Warship To Join US Fleet In Hot Zone

"The guided-missile frigate HMAS Sydney is about to join the US Seventh Fleet in Japan at a time of heightened tensions on the Korean peninsula and in the South China Sea... The deployment comes as the Gillard government is working to manage Australia's relationships with China and the US after the Prime Minister sealed a "strategic relationship" with Beijing during her recent visit, and with the new defence white paper due out in June."
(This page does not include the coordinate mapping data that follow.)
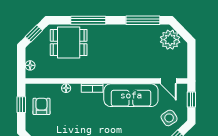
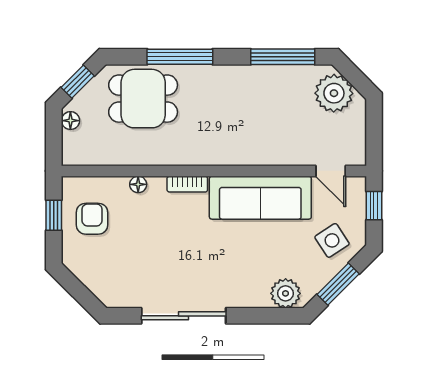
floor lamp: (30, 65) -> (70, 121), moved

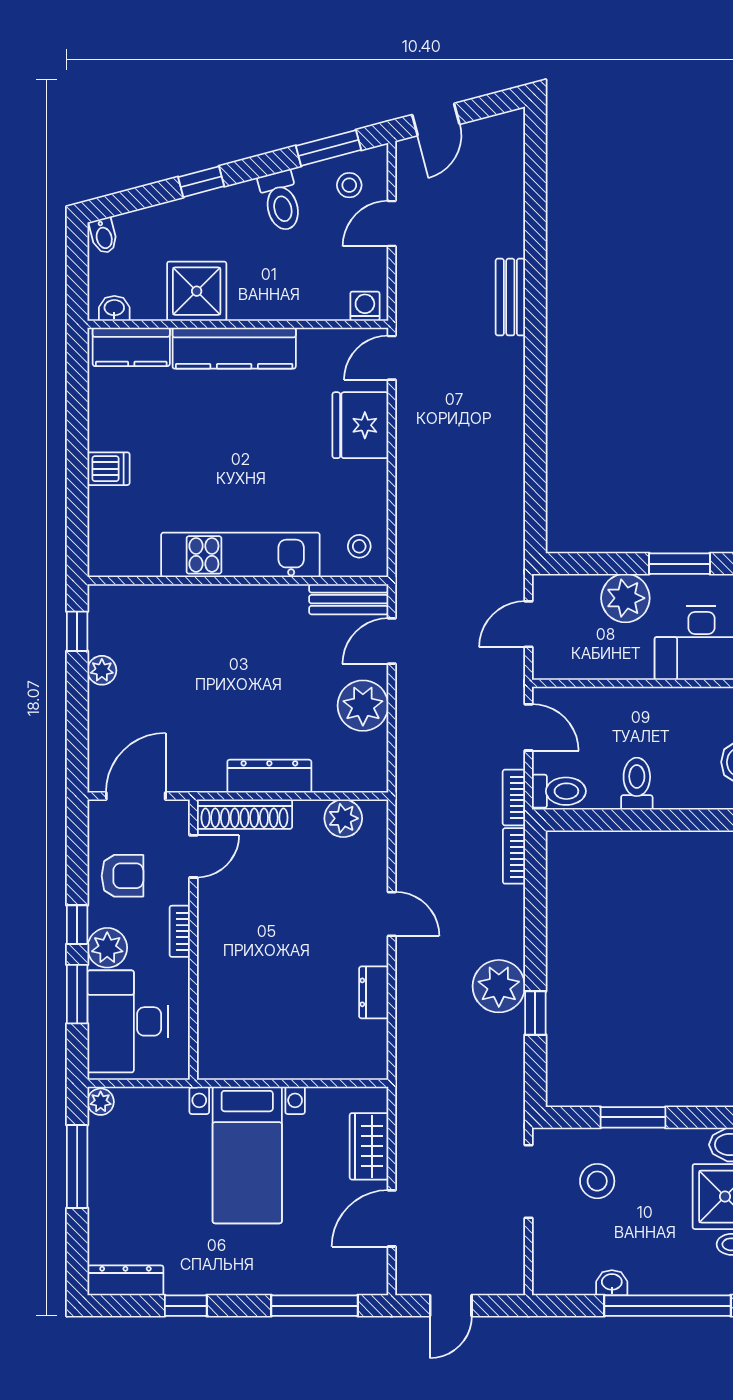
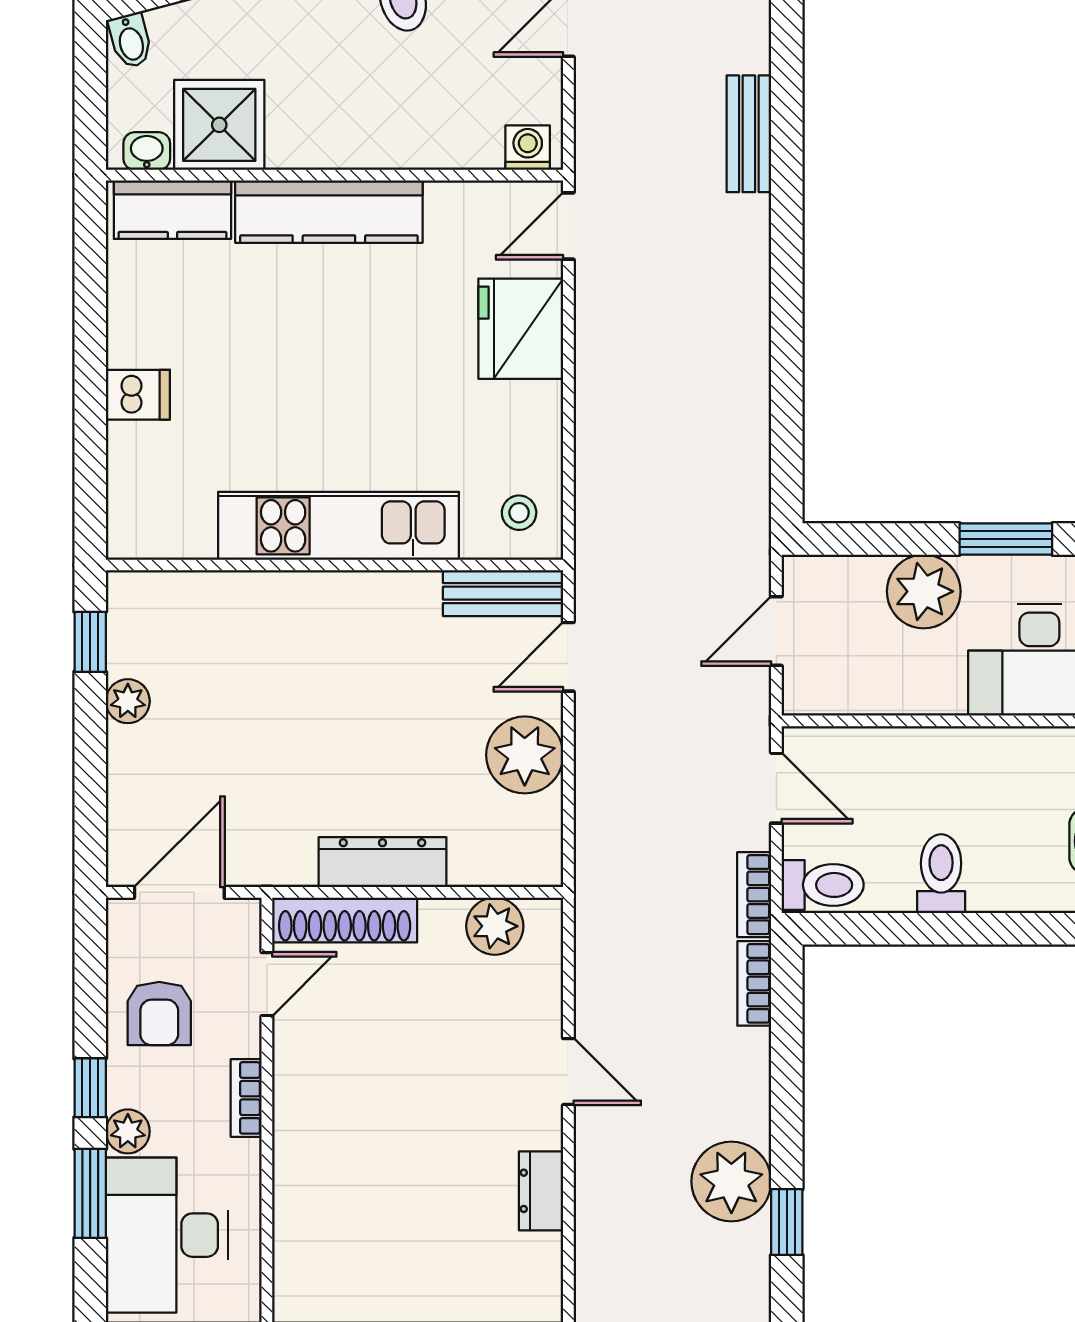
shower: (197, 291) -> (219, 125), moved
armchair: (122, 876) -> (159, 1014), turned 90
plant: (107, 948) -> (128, 1131), width x0.73, depth x0.73

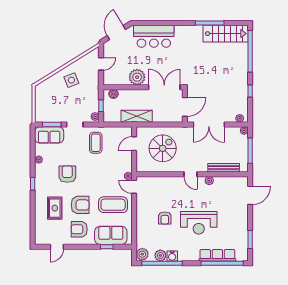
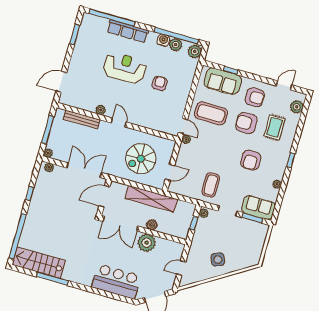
boiler: (113, 94) -> (152, 225), moved
shelving: (137, 116) -> (151, 199), width x1.47
plant: (41, 231) -> (297, 107), added
row of seats: (217, 255) -> (128, 31), moved

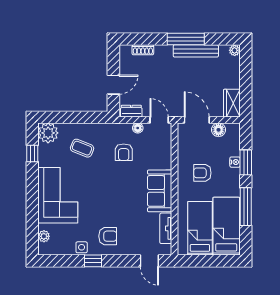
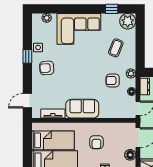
plant: (115, 129) -> (131, 73), added
armchair: (202, 173) -> (96, 142), turned 180
armchair: (108, 236) -> (47, 68), turned 87

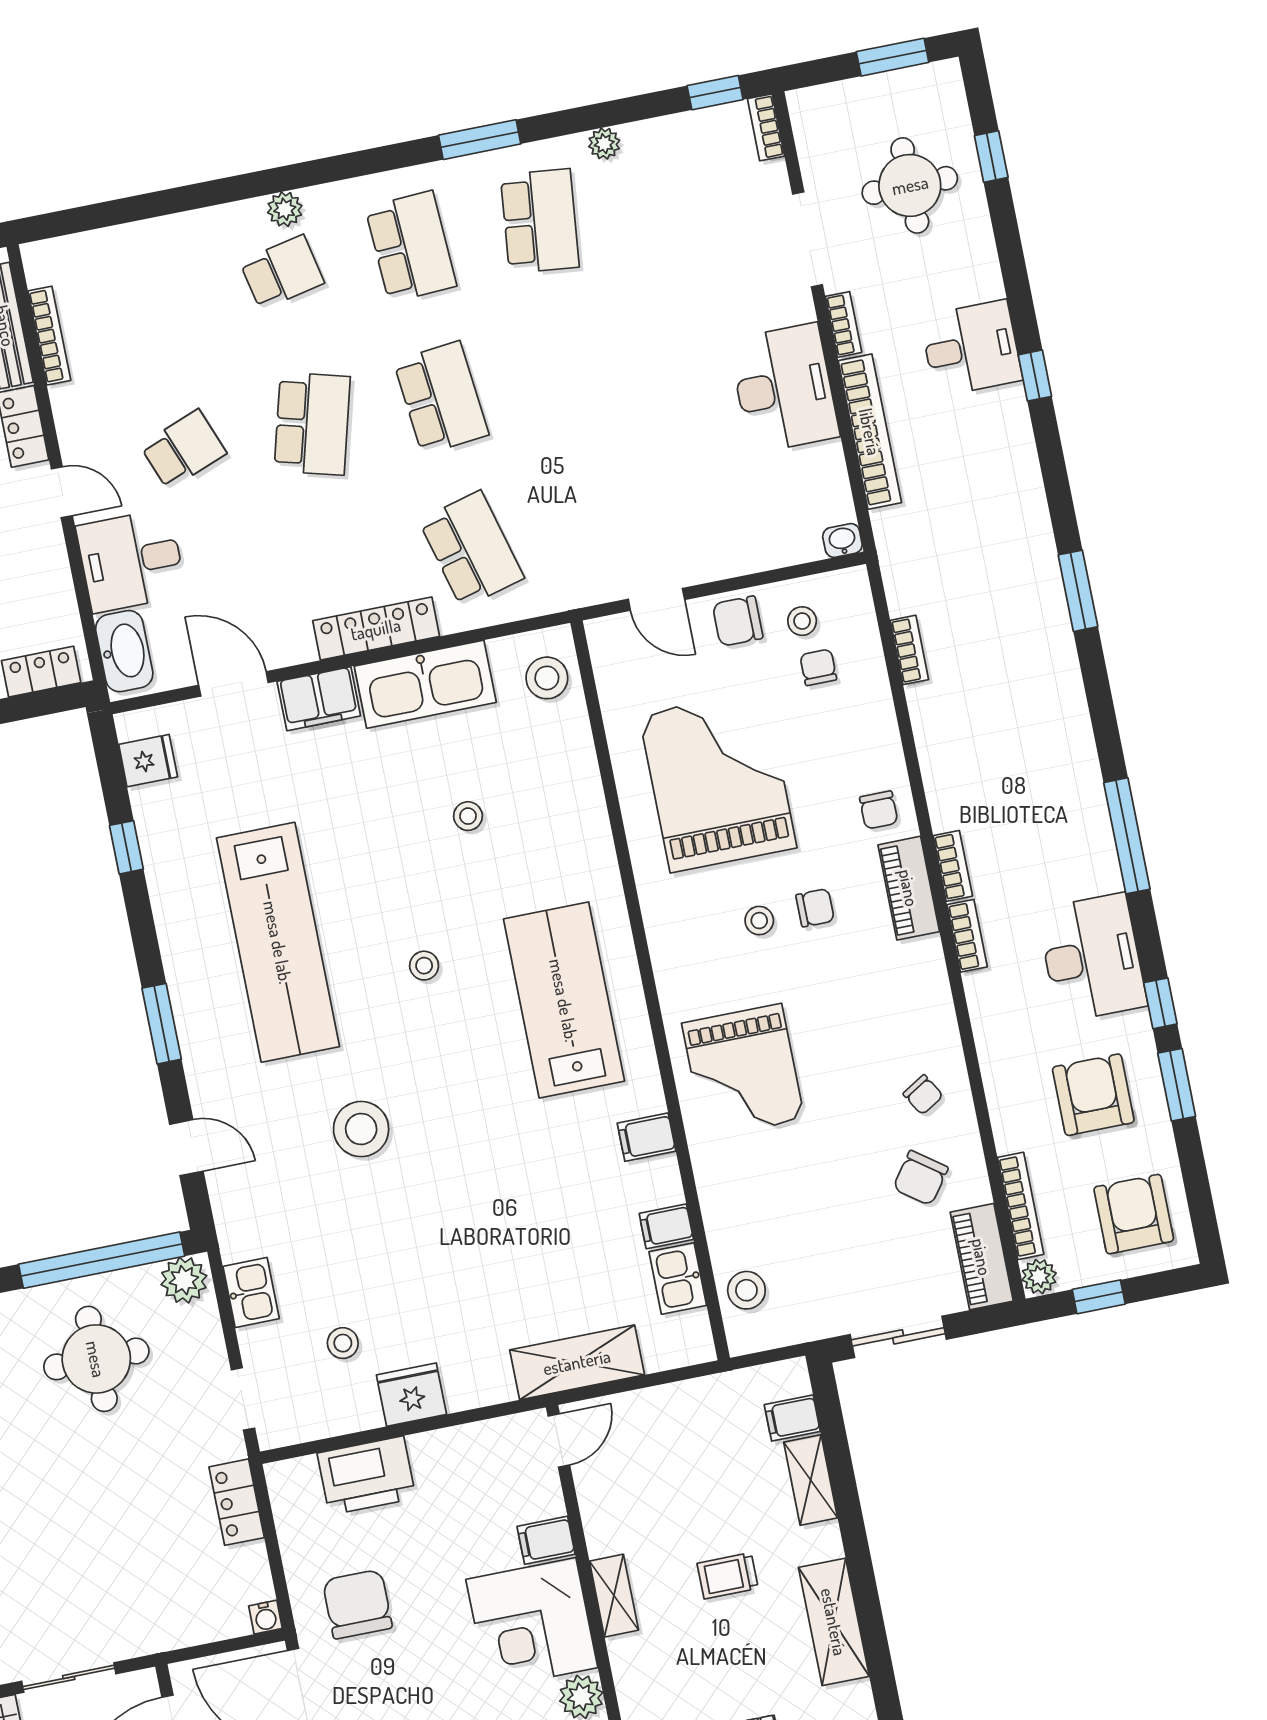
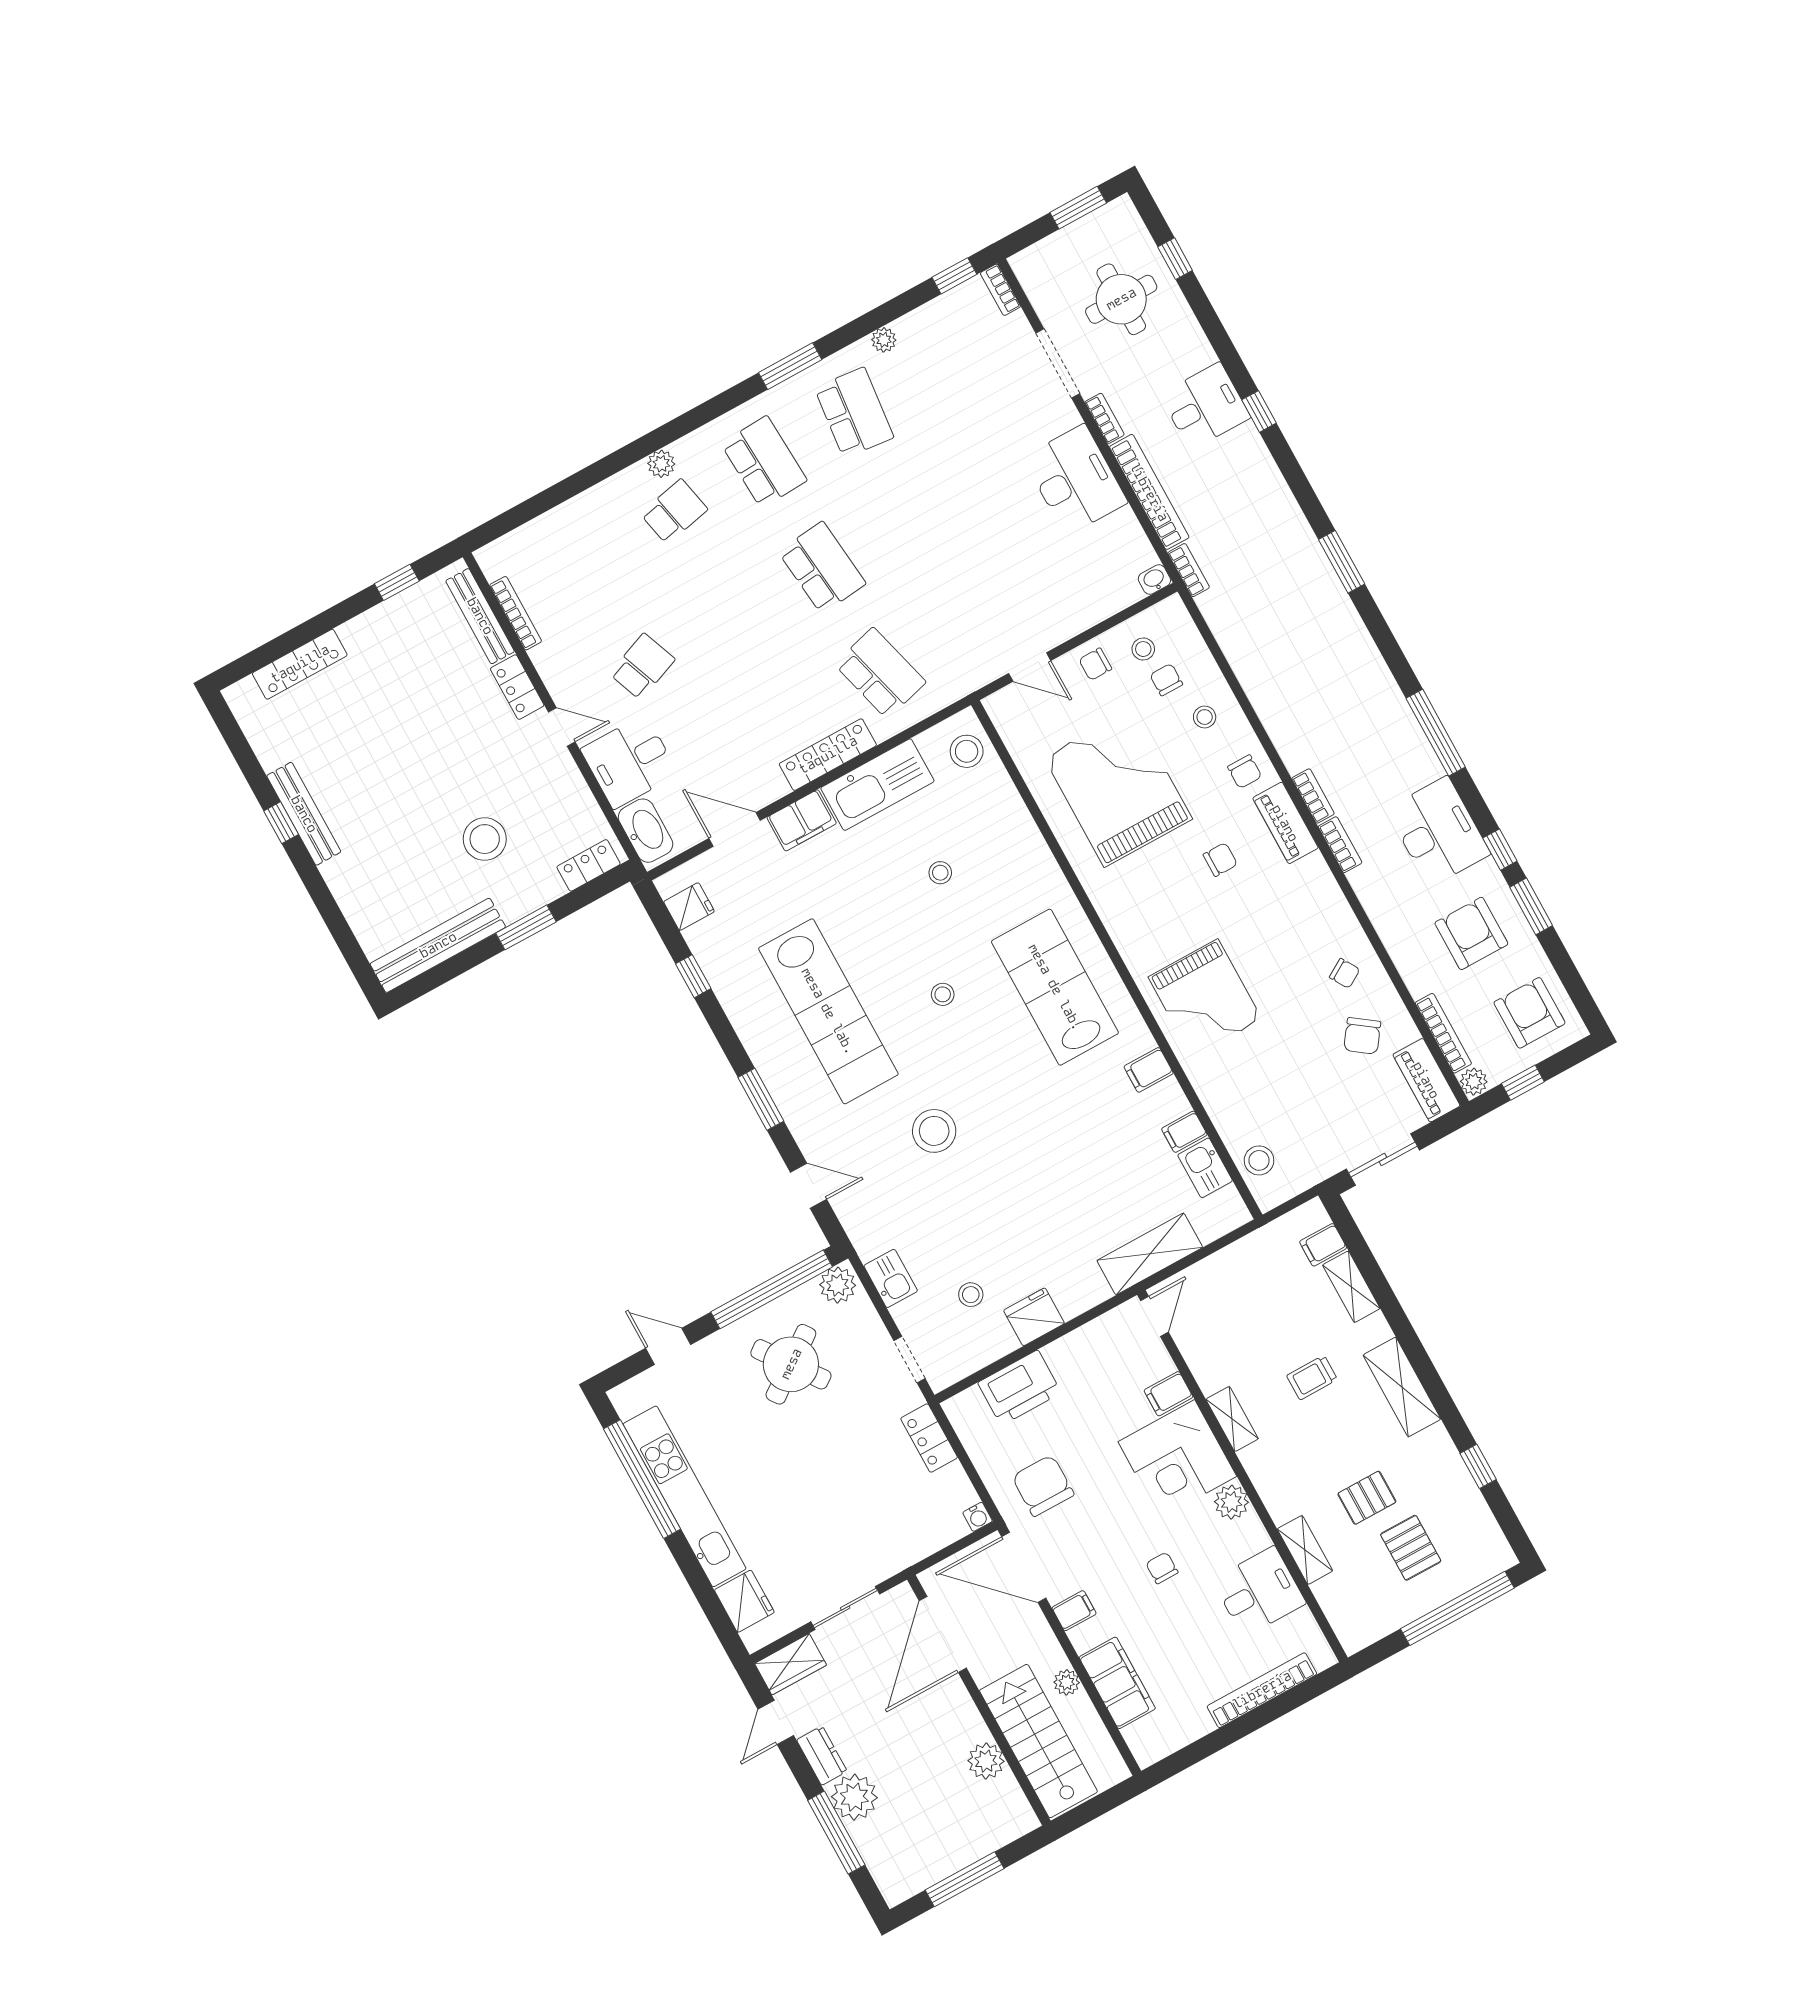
school desk: (312, 424) -> (732, 617), removed
chair: (738, 621) -> (1095, 664), width x0.73, depth x0.73
bookcase: (909, 650) -> (1189, 570), moved
stool: (759, 921) -> (1205, 717), moved
round table: (96, 1359) -> (791, 1364), turned -36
Mori Joins Nauru Detention Legal Challenge

"The former US military lawyer for David Hicks, Dan Mori, is joining a challenge against Australia's detention of asylum seekers on Nauru. Senior Australian social justice lawyer Julian Burnside QC will lead the case in the Supreme Court of Nauru, which is set to be heard in June."

As the Public Purse Thins, the Rich Feel the Pinch

"Half of all employees earn less than $50,000 a year, the Australian Bureau of Statistics reports. Only one in 10 full-time workers gets more than $123,000. As for households, half get by on less than $70,000. Yes, living in Sydney is expensive. But the cut-off mark for Australia's top 5 per cent of earners, is just above $130,000. So why don't the wealthy feel well off?"


Laying Down the Cudgels and Debating the Policy

"The rhythm of federal politics, the underlying beat, has been ugly for too long. But gradually over the past few weeks, that has started to change. The major political parties are now responding to a steady tempo of policy discussion and the country will be the better for it."